VERBAL PORTRAIT OF A CAT OWNER
(or Things I Have Said Twenty-Eight Thousand Times)
“… In or out, make up your mind!”
“Oh, for crying out loud it’s grapes! You don’t even like them!”
“What have you got in your mouth? Give it here! Give— great.”
“How on earth did you get all the way up there?”
“Um… whose whisker is this in my tea?”
“They’re baked beans! Beans! Not cat food!”
“Who’s a good kitty? You’re a good kitty! You’re the best kitty!”
“Off!”
*meow* “Meow!” *meow* “Meow!” *meow* “Meow!”
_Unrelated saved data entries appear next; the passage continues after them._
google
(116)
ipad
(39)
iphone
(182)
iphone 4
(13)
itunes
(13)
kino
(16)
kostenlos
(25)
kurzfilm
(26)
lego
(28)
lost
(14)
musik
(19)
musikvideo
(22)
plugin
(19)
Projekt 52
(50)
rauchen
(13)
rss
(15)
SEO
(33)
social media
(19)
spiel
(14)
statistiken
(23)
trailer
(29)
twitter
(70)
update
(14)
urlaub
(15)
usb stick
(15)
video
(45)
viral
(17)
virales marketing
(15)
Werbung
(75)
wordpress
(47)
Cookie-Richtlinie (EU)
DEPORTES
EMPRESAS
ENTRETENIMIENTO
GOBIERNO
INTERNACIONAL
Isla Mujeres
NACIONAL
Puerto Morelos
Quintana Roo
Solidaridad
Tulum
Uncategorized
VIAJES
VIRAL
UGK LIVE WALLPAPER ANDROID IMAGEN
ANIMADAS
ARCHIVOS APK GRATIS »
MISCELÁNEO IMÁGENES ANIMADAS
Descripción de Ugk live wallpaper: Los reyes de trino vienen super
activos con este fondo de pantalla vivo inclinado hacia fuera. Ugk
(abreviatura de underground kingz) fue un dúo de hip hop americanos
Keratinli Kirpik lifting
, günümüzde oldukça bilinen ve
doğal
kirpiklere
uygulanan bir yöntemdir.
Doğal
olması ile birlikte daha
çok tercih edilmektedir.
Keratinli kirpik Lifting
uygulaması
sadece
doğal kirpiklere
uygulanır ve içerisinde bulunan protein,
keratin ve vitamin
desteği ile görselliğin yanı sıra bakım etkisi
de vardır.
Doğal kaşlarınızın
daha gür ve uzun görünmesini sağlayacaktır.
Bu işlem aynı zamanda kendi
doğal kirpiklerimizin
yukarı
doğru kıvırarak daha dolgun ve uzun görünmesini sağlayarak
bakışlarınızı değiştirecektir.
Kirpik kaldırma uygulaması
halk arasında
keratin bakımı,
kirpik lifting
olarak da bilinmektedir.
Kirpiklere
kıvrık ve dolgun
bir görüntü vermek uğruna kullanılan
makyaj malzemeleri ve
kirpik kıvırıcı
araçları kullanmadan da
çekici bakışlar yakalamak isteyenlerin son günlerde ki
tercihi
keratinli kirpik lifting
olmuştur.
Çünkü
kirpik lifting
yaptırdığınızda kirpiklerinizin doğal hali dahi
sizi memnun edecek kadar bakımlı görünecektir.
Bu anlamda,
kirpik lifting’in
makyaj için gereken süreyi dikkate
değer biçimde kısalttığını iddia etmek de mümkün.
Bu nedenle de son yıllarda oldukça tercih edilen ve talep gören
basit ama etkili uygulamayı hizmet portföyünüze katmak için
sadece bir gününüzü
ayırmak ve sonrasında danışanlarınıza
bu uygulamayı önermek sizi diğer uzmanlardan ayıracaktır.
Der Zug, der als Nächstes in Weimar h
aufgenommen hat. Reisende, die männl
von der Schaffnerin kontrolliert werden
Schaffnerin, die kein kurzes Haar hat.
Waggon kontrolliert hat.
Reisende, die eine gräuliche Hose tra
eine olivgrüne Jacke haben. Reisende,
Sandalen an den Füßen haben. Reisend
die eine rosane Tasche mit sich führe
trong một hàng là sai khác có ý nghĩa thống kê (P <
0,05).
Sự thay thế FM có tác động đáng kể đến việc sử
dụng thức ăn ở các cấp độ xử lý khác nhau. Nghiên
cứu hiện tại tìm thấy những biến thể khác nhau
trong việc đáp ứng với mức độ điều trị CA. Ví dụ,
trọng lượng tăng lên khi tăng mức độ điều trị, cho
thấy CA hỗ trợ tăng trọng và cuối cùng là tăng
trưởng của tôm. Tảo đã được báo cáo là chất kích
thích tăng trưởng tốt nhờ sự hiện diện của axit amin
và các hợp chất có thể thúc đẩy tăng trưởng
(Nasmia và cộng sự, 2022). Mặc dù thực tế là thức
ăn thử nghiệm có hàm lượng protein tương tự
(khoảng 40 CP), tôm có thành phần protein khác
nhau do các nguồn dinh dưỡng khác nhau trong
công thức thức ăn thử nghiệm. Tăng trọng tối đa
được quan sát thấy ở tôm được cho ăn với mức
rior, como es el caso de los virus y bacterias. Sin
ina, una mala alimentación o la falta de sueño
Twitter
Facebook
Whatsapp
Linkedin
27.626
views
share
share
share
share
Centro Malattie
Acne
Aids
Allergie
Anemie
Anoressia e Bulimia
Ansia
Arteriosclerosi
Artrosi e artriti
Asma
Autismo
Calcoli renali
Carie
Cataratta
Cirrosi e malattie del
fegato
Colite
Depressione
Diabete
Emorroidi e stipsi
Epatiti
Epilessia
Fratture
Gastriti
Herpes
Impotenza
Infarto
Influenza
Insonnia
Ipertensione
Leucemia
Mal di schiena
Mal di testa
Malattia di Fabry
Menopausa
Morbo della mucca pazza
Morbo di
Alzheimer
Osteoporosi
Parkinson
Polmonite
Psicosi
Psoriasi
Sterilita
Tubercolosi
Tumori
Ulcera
*sniff* “What’s that smel… oh. Oh god. That’s revolting.” *hork*
*yawn* “You have fish breath.”
“You DO realise that closing your eyes doesn’t make you invisible, right?”
“Boop!”
*purr* “Aw, so cute – ow-ow-ow-ow-claws-claws!”
“Get out of there!”
“For god’s sake it’s just water, not hydrochloric acid.”
“Jesus CHRIST it’s 3 in the fucking morning - it’s not breakfast time!”
“What happened to my shoelace?”
“Nawwww!”
“No-no-no-no-not-on-the-carpet-not-on-the— …for fuck’s sake.”